Istruzioni dell'esercizio:
[A] Trascrivi dal brano su Arturo Schwarz tutto ciò che va da "Cultura Arte" giù fino a "di Fabio Mantegna.".
[B] Traduci in inglese, per favore, questa frase del brano su Arturo Schwarz: "Sono queste le antenne che un gallerista deve saper mettere in campo e sintonizzare se vuole potersi orientare nelle scelte."

Cultura Arte

L’occhio selvaggio di Arturo Schwarz, oltre la galleria

Autrice: Cristiana Campanini - Art Around

Filosofo, poeta e critico. Collezionista e gallerista-editore. Il suo viaggio libero nella storia dell’arte del Novecento, tra dada, surrealismo e seconde avanguardie.

Ritratto di Arturo Schwarz scattata in occasione dei 90 anni festeggiati alla Fondazione Mudima nel 2014. Foto di Fabio Mantegna.

Come si fa a commerciare arte? La domanda è secca, immediata e schietta, com’era Oliviero Toscani. Incalzava Arturo Schwarz (Alessandria d'Egitto, 1924 – Genova, 2021) in una chiacchierata dalla regia suadente di Philippe Daverio. La risposta era limpida, ma anche fluviale per l’energia trasmessa, e allo stesso tempo poetica, nelle perfette corde del collezionista, ma anche poeta e filosofo e soprattutto, nella nostra prospettiva, gallerista-editore (binomio ricorrente nella storia del mercato del Novecento, a partire dai pionieri come Paul Durand-Ruel, angelo custode degli impressionisti).

Ecco la ragionevole sintesi di Schwarz: «Le qualità necessarie a commerciare arte sono due. La prima è l’occhio, un occhio allo stato selvaggio, un occhio straordinario come quello di André Breton, ad esempio. È un diapason che sa vibrare in concomitanza con le onde emesse dall’artista. Le riconosce e vibra. La seconda qualità è ugualmente importante. Ed è la cultura». 

Gillo Dorfles con Nino Soldano alla Fondazione Mudima in occasione della mostra dedicata alla Galleria Schwarz, 1995. Foto di Faycal Zaouali.

Intuito e spirito di osservazione, quindi, sono la prima qualità per Schwarz, da associarsi a una profonda conoscenza e consapevolezza culturale, competenze dalla prospettiva vasta e allargata, a dominare orizzonti ben più ampi della sola arte. Sono queste le antenne che un gallerista deve saper mettere in campo e sintonizzare se vuole potersi orientare nelle scelte.

L’occhio selvaggio è un’espressione mutuata dalla storia del surrealismo, a cui Schwarz rivolge tutte le sue cure per una vita intera. Il gallerista, infatti, citava l’amico André Breton, che conosceva per un lungo scambio epistolare iniziato in adolescenza. “L’occhio esiste allo stato selvaggio”, scriveva l’artista in un saggio dedicato all’immaginario surrealista, trasgressivo e a perdita d’occhio, come affascinava Schwarz.

Dati di partenza:
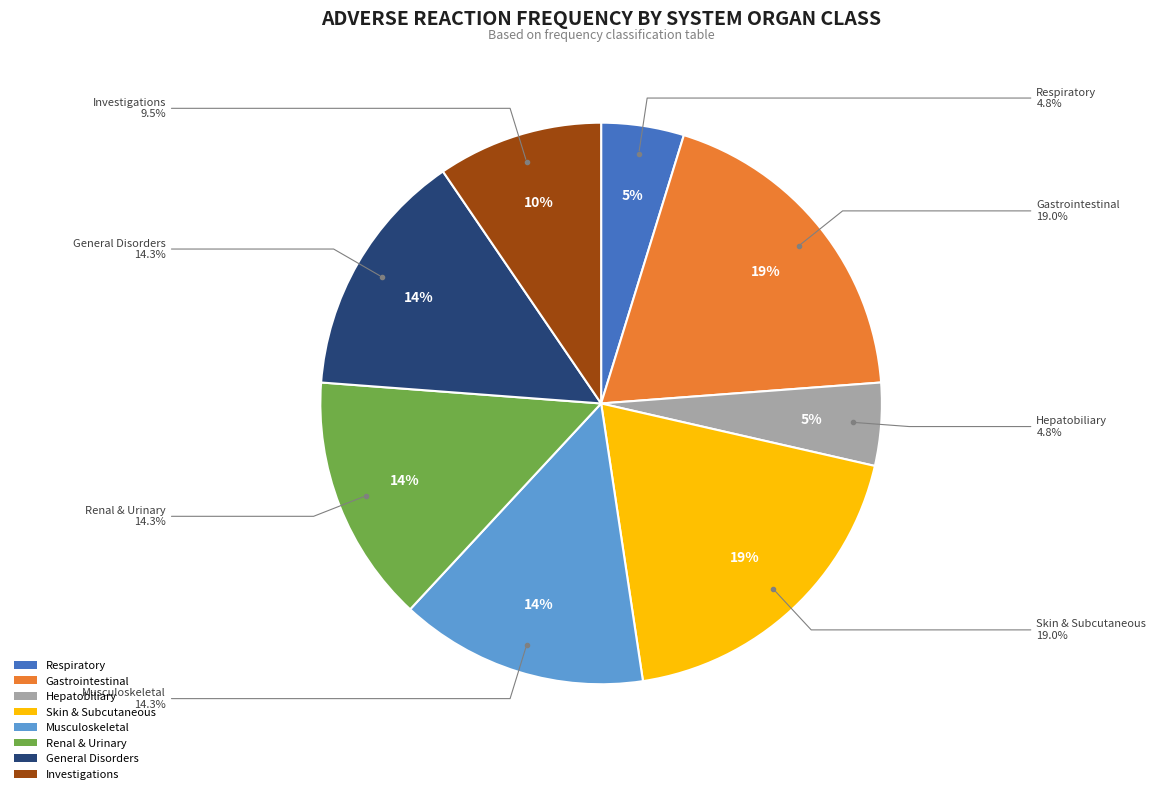

Does Investigations account for over 50% of the chart?

No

Risposte qui sotto:
[A]
Cultura Arte

L’occhio selvaggio di Arturo Schwarz, oltre la galleria

Autrice: Cristiana Campanini - Art Around

Filosofo, poeta e critico. Collezionista e gallerista-editore. Il suo viaggio libero nella storia dell’arte del Novecento, tra dada, surrealismo e seconde avanguardie.

Ritratto di Arturo Schwarz scattata in occasione dei 90 anni festeggiati alla Fondazione Mudima nel 2014. Foto di Fabio Mantegna.

[B] These are the antennae that a gallerist must know how to bring into play and tune if they want to be able to find their bearings in their choices.